Evaluating EB-5 Projects for Safety of Capital

For many investors into the EB-5 program, one question that concerns them is whether or not their investment will be safe. Although the investment must be “at risk” to qualify, there are a number of ways in which capital is safe while still meeting EB-5 program requirements.

Here are a few things that can be done to help secure the investment:

EB-5 Document Review:

When following the EB-5 due diligence process, it is important to keep each of the documents up to date. For example, each of the agreements needs to be reviewed and understood completely.

Such agreements may include the escrow, operations, business plans. Targeted Employment Area (TEA) designation letters, equity letters, impact studies, appraisals, loan agreements and the construction schedules.

Other questions that may need to be asked when reviewing the documents are as follows;

  • How is my investment structured to meet my needs?
  • Can the project generate enough revenues to repay loans?
  • Is the exit strategy understood and can be easily followed?
  • What is the percentage EB-5 capital tied up in the venture? Is it higher than 30%?

When performing the due diligence on the Regional Centers, it is also important to see what their past experience has been. While past success cannot truly represent what may happen in the future, it is still important to consider before choosing the right one for you. One should consider the following;

  • I-526 Petition approvals gained
  • I-829 Petition approvals gained
  • What is the number of competed projects
  • Number of investors have chosen to invest with this regional center?
  • The number of jobs created?
  • Number of investors who have received an ROI?

Consider their job creation methods

  • What is their Job creation buffers?
  • Has their method been successful?
  • Are indirect and induced job creation used effectively?

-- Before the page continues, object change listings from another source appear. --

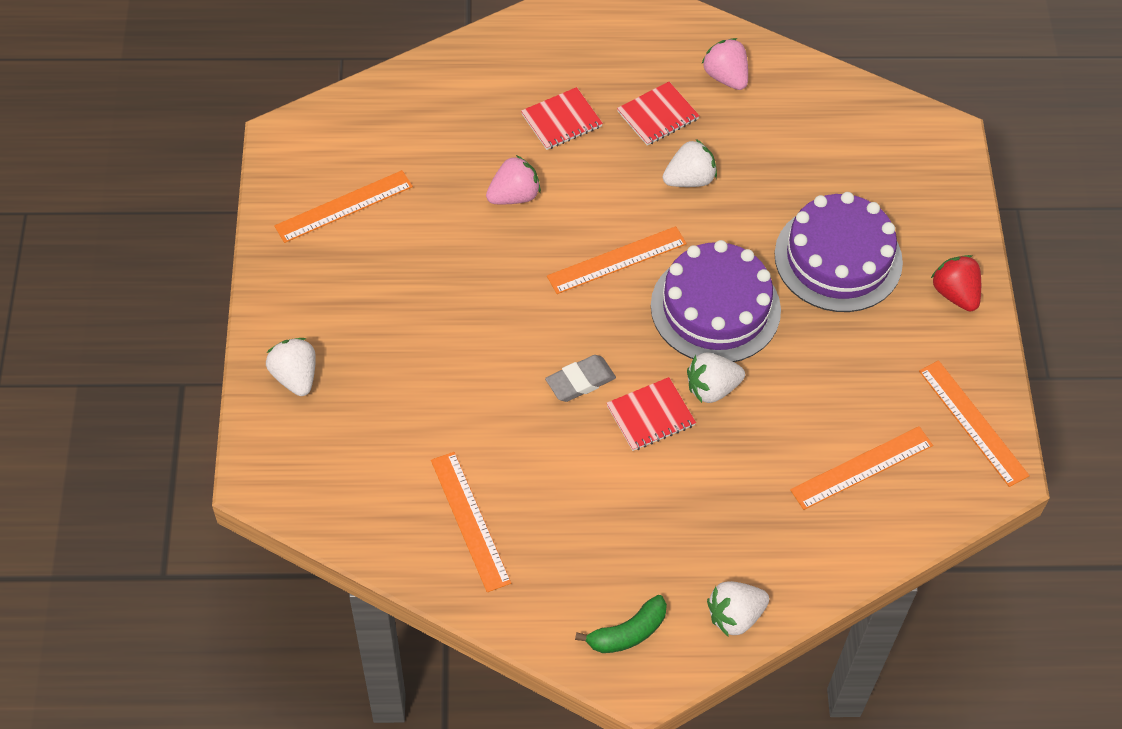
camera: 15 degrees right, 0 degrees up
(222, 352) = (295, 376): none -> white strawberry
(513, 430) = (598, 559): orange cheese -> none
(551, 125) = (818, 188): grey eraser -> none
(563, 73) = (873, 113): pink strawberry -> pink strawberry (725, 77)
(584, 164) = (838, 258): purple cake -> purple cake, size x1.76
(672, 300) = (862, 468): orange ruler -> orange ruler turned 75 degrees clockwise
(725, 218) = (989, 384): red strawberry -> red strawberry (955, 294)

Pay a visit to the project location

Before making a final decision on the project that is offered by the Regional Center, it is a good idea to pay a visit to the actual site. Much can be learned about the project by visiting the site in person and witnessing it for yourself. For example, will be able to determine the following;

  • What point is the construction process in?
  • Is the Regional Center being honest about the project?
  • Is the Regional Center being transparent?
  • Do you have access to all the documentation?
  • Are you being protected against fraud?